Provinsi Papua memiliki dua kabupaten endemis sistiserkosis dan taeniasis yaitu Kabupaten Paniai dan Jayawijaya (Salim et al. 2009). Pernyataan tersebut didukung oleh hasil penelitian dari Wandra et al. (2007) yang menyebutkan bahwa antara tahun 1998-1999 telah ditemukan kasus sistiserkosis pada babi yang berasal dari Kabupaten Jayawiyaya sebesar 8.5% sampai 70.4%. Kasus sistiserkosis pada manusia di kabupaten tersebut yang dilaporkan pada tahun 2000-2002 adalah sebesar 4.9% sampai 33.3%. Kabupaten Jayawijaya memiliki empat distrik endemis sistiserkosis dan taeniasis antara lain yaitu Assologaima, Wamena Kota, Kurulu, dan Hubikosi. Beberapa penelitian terdahulu melaporkan bahwa Assologaima dan Wamena Kota merupakan wilayah dengan kasus sistiserkosis tertinggi baik pada manusia dan babi, dibandingkan dua distrik lainnya.

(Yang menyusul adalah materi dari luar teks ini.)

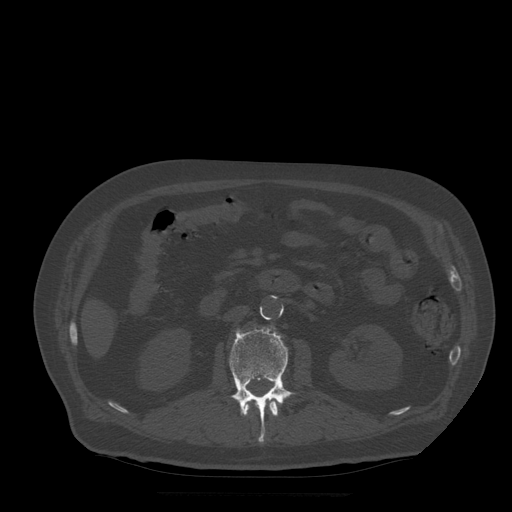
CT including the spine, one axial slice; position 169 of 522 along the scan axis; bone window (W 1800 / L 400 HU); 1.25 mm slice thickness; 512 × 512 image matrix, field of view 420 × 420 mm. Patient age 72 years. Case-level facts recorded for this patient, not image findings: primary cancer: prostate.
Structures marked on this image (semi-automatic segmentation, software-assisted and operator-edited):
- L1 vertebra: bounding box [x1, y1, x2, y2] px = [245, 398, 278, 417]
- L2 vertebra: [230, 329, 297, 443]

Kejadian di atas, menggambarkan tingginya kasus sistiserkosis di kedua distrik tersebut. Keadaan ini akan mengakibatkan masalah serius bila zoonosis ini tidak dikendalikan dengan tepat. Langkah awal dari pengendalian sistiserkosis adalah deteksi dini pada babi yang dipelihara oleh masyarakat di Distrik Assologaima dan Wamena Kota. Kepentingan dari tindakan ini adalah untuk mendapatkan informasi kejadian sistiserkosis pada babi. Informasi tersebut selanjutnya digunakan sebagai dasar penentuan tindakan pengendalian sistiserkosis selanjutnya di kedua distrik endemis tersebut. Upaya deteksi dini tersebut selain menuntut hasil pengujian yang akurat, cepat, dan sensitif juga aplikatif untuk dilaksanakan di Distrik Assologaima dan Wamena Kota yang memiliki keterbatasan dalam fasilitas laboratorium pemeriksaan kesehatan. Studi mengenai deteksi dini sistiserkosis menggunakan model ELISA yang mendeteksi keberadaan antigen Cysticercus cellulosae merupakan salah satu metode pemeriksaan yang direkomendasikan untuk mengatasi permasalahan tersebut.

Tujuan

Penelitian ini dilaksanakan untuk menguji keberadaan antigen sirkulasi Cysticercus cellulosae dalam serum babi yang berasal dari Distrik Assologaima dan Wamena Kota serta menentukan pola penyebaran penyakit tersebut berdasarkan wilayah dan jenis kelamin babi dari serum contoh yang diperiksa.

Manfaat

Hasil penelitian ini diharapkan dapat digunakan sebagai acuan untuk melaksanakan upaya pengendalian sistiserkosis dan taeniasis baik pada manusia maupun babi di Distrik Assologaima dan Wamena Kota.